I am hopelessly ill-qualified to catalog this item—too straightlaced, and the wrong sort of writer to do justice to its exuberant, irreverent Cheech and Chong vibe. So I will just quote the first paragraph of the rules:

“Generally SCAM goes like this: you begin on the drop out of college square and keep moving around the AVE until you have collected enough money and CONNECTIONS to get off the AVE. You then work THE COUNTY and NEW YORK until you get enough money to put together a smuggling SCAM. That involves FLYING to MEXICO, AFGHANISTAN or SOUTH AMERICA, buying dope, SMUGGING BACK TO THE States, and selling in NEW YORK (where there’s more money) or in the COUNTY (where there’s less PARANOIA). To win the game you have to make ONE MILLION DOLLARS. If any of the following rules seem vague, unclear or stupid, feel free to change them to suit yourself.”

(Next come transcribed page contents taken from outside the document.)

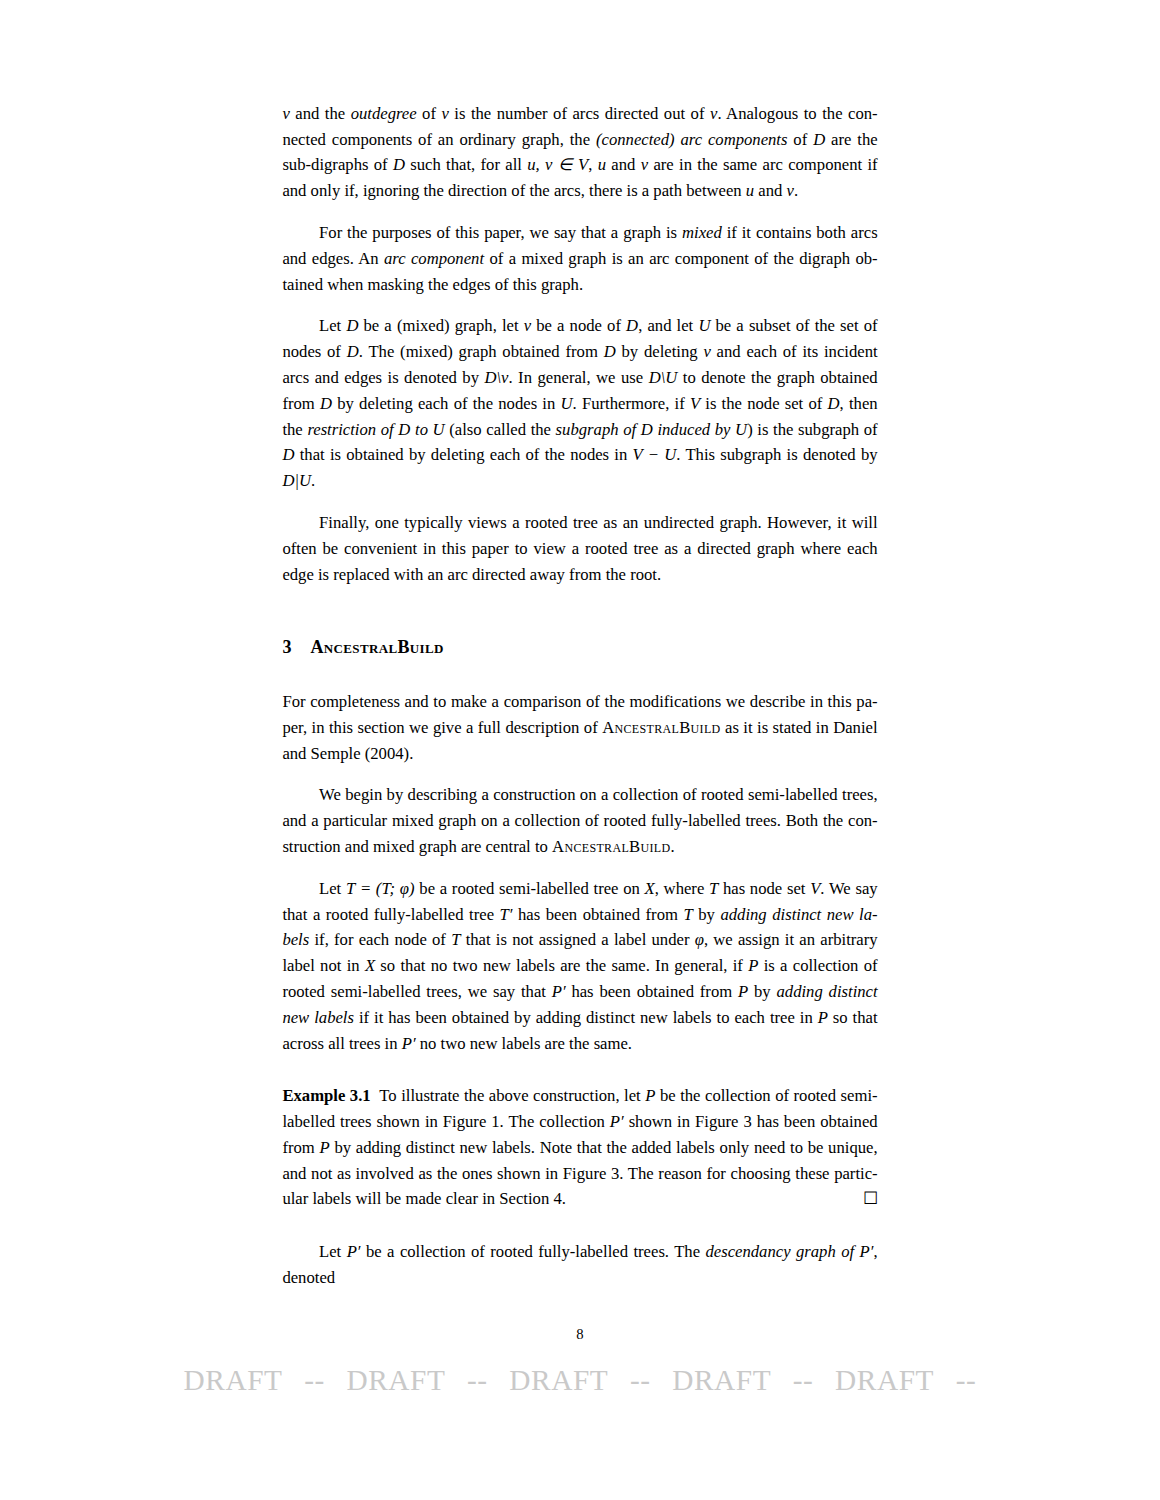v and the outdegree of v is the number of arcs directed out of v. Analogous to the connected components of an ordinary graph, the (connected) arc components of D are the sub-digraphs of D such that, for all u, v ∈ V, u and v are in the same arc component if and only if, ignoring the direction of the arcs, there is a path between u and v.
For the purposes of this paper, we say that a graph is mixed if it contains both arcs and edges. An arc component of a mixed graph is an arc component of the digraph obtained when masking the edges of this graph.
Let D be a (mixed) graph, let v be a node of D, and let U be a subset of the set of nodes of D. The (mixed) graph obtained from D by deleting v and each of its incident arcs and edges is denoted by D\v. In general, we use D\U to denote the graph obtained from D by deleting each of the nodes in U. Furthermore, if V is the node set of D, then the restriction of D to U (also called the subgraph of D induced by U) is the subgraph of D that is obtained by deleting each of the nodes in V − U. This subgraph is denoted by D|U.
Finally, one typically views a rooted tree as an undirected graph. However, it will often be convenient in this paper to view a rooted tree as a directed graph where each edge is replaced with an arc directed away from the root.
3 AncestralBuild
For completeness and to make a comparison of the modifications we describe in this paper, in this section we give a full description of AncestralBuild as it is stated in Daniel and Semple (2004).
We begin by describing a construction on a collection of rooted semi-labelled trees, and a particular mixed graph on a collection of rooted fully-labelled trees. Both the construction and mixed graph are central to AncestralBuild.
Let T = (T; φ) be a rooted semi-labelled tree on X, where T has node set V. We say that a rooted fully-labelled tree T′ has been obtained from T by adding distinct new labels if, for each node of T that is not assigned a label under φ, we assign it an arbitrary label not in X so that no two new labels are the same. In general, if P is a collection of rooted semi-labelled trees, we say that P′ has been obtained from P by adding distinct new labels if it has been obtained by adding distinct new labels to each tree in P so that across all trees in P′ no two new labels are the same.
Example 3.1 To illustrate the above construction, let P be the collection of rooted semi-labelled trees shown in Figure 1. The collection P′ shown in Figure 3 has been obtained from P by adding distinct new labels. Note that the added labels only need to be unique, and not as involved as the ones shown in Figure 3. The reason for choosing these particular labels will be made clear in Section 4.☐
Let P′ be a collection of rooted fully-labelled trees. The descendancy graph of P′, denoted
8
DRAFT -- DRAFT -- DRAFT -- DRAFT -- DRAFT --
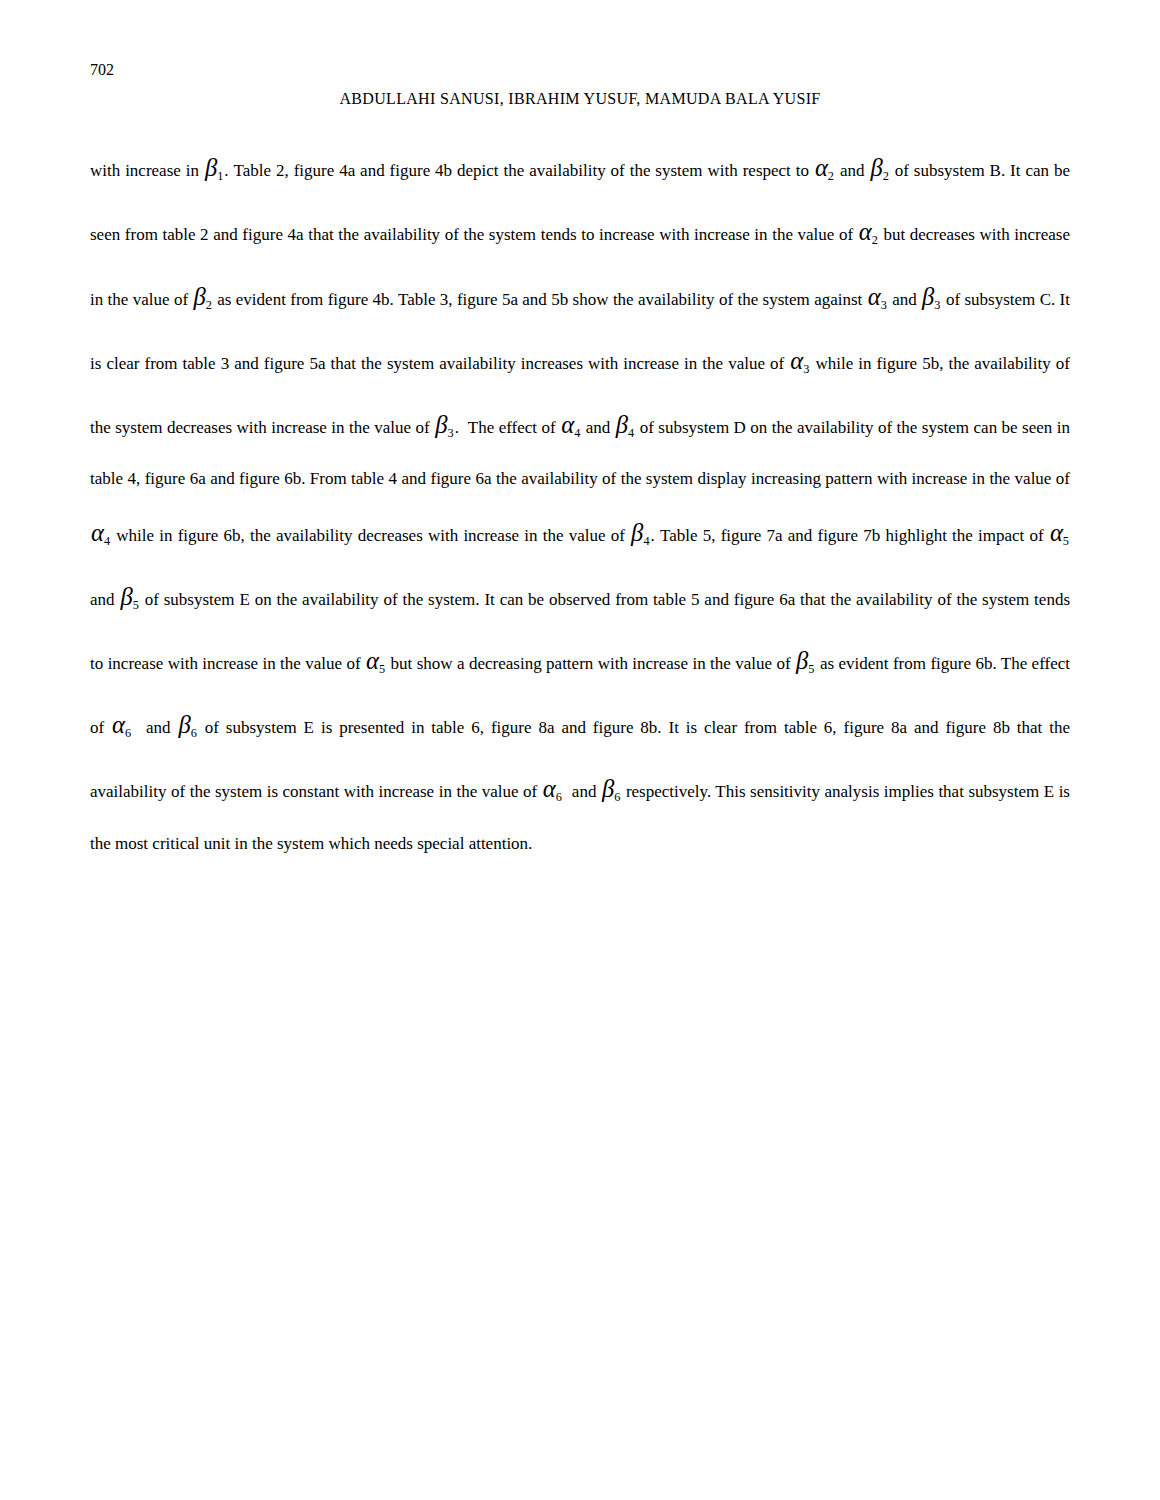702
ABDULLAHI SANUSI, IBRAHIM YUSUF, MAMUDA BALA YUSIF
with increase in β1. Table 2, figure 4a and figure 4b depict the availability of the system with respect to α2 and β2 of subsystem B. It can be seen from table 2 and figure 4a that the availability of the system tends to increase with increase in the value of α2 but decreases with increase in the value of β2 as evident from figure 4b. Table 3, figure 5a and 5b show the availability of the system against α3 and β3 of subsystem C. It is clear from table 3 and figure 5a that the system availability increases with increase in the value of α3 while in figure 5b, the availability of the system decreases with increase in the value of β3. The effect of α4 and β4 of subsystem D on the availability of the system can be seen in table 4, figure 6a and figure 6b. From table 4 and figure 6a the availability of the system display increasing pattern with increase in the value of α4 while in figure 6b, the availability decreases with increase in the value of β4. Table 5, figure 7a and figure 7b highlight the impact of α5 and β5 of subsystem E on the availability of the system. It can be observed from table 5 and figure 6a that the availability of the system tends to increase with increase in the value of α5 but show a decreasing pattern with increase in the value of β5 as evident from figure 6b. The effect of α6 and β6 of subsystem E is presented in table 6, figure 8a and figure 8b. It is clear from table 6, figure 8a and figure 8b that the availability of the system is constant with increase in the value of α6 and β6 respectively. This sensitivity analysis implies that subsystem E is the most critical unit in the system which needs special attention.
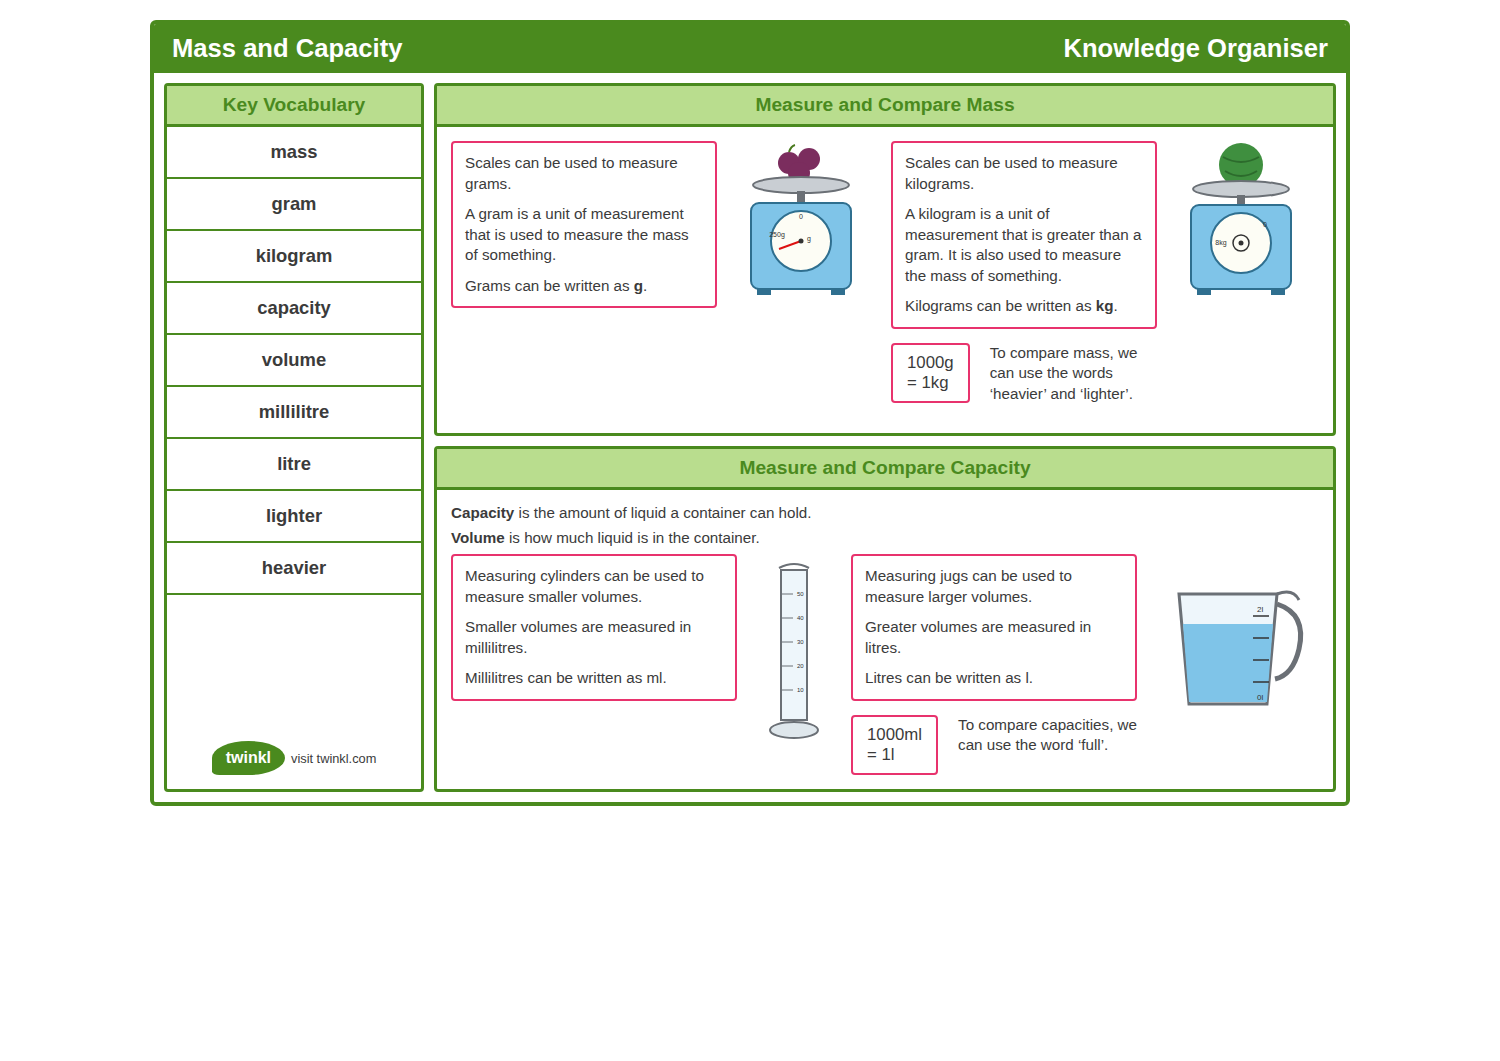Mass and Capacity
Knowledge Organiser
Key Vocabulary
mass
gram
kilogram
capacity
volume
millilitre
litre
lighter
heavier
twinkl visit twinkl.com
Measure and Compare Mass
Scales can be used to measure grams.
A gram is a unit of measurement that is used to measure the mass of something.
Grams can be written as g.
0 250g g
Scales can be used to measure kilograms.
A kilogram is a unit of measurement that is greater than a gram. It is also used to measure the mass of something.
Kilograms can be written as kg.
1000g = 1kg
To compare mass, we can use the words ‘heavier’ and ‘lighter’.
0 8kg
Measure and Compare Capacity
Capacity is the amount of liquid a container can hold.
Volume is how much liquid is in the container.
Measuring cylinders can be used to measure smaller volumes.
Smaller volumes are measured in millilitres.
Millilitres can be written as ml.
50 40 30 20 10
Measuring jugs can be used to measure larger volumes.
Greater volumes are measured in litres.
Litres can be written as l.
1000ml = 1l
To compare capacities, we can use the word ‘full’.
2l 0l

Oh, and the game board features maps of sorts, including Mexico, South America, Afghanistan and India, with a cameo appearance by Uranus in the upper-left corner.

Given Scam’s obscurity I have found no standard “collation.” Aside from the missing sheet of instructions, the set offered here may or may not be complete, but it certainly appears ample for play.

Scam appears to have become rare, though not long ago a more-or-less complete set changed hands in the map trade for several thousand dollars. The BoardGameGeek message board features numerous messages seeking “spare parts” or complete games. A second “Scam Deluxe” edition was also issued in 1971—though in a box rather than the fantastic “joint” tube, and facsimile sets can be found on the Internet. The latter lack, I believe, the copyright statement on the playing board.

References
BoardGameGeek.com #25897. OCLC 987881863 (Library of Congress only). Rare Book Hub has no record of the game appearing at auction, though not long ago a copy changed hands in the map trade for several thousand dollars.